*** Opening of Passage for review ***
= Bauhinia Sprint Trophy =

Bauhinia Sprint Trophy is a Group 3 Thoroughbred horse race in Hong Kong, run at Sha Tin over 1,000 metres in December/January. Horses rated 90 and above are qualified to enter the race. The race held Group One status until 2004 and was won twice, 2004 and 2005, by Silent Witness.
*** Close of Passage for review ***
*** Opening of Study material ***
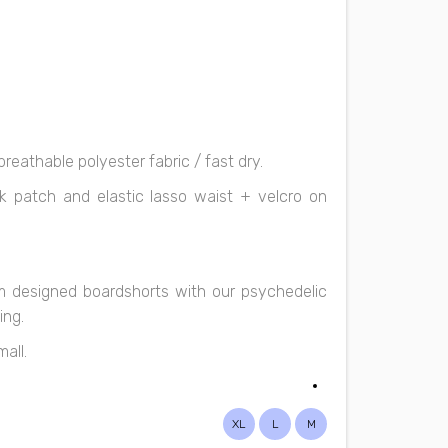
reathable polyester fabric / fast dry.
ck patch and elastic lasso waist + velcro on
om designed boardshorts with our psychedelic
ing.
mall.
XL
L
M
*** Close of Study material ***
[Required work]:
(a) Please reproduce the part of the Bauhinia Sprint Trophy article starting at "Bauhinia Sprint Trophy is" and ending at "by Silent Witness.".
(b) List every distinct number written in digits in the Bauhinia Sprint Trophy article, giving each one only once.
(c) Answer these questions using the Bauhinia Sprint Trophy article:
(i) Over what distance is the race run?
(ii) What rating must a horse have to qualify for entry?
(iii) Which horse won the race twice?

[Results of the tasks]:
(a)
Bauhinia Sprint Trophy is a Group 3 Thoroughbred horse race in Hong Kong, run at Sha Tin over 1,000 metres in December/January. Horses rated 90 and above are qualified to enter the race. The race held Group One status until 2004 and was won twice, 2004 and 2005, by Silent Witness.

(b)
3
1,000
90
2004
2005

(c)
(i) 1,000 metres
(ii) 90 and above
(iii) Silent Witness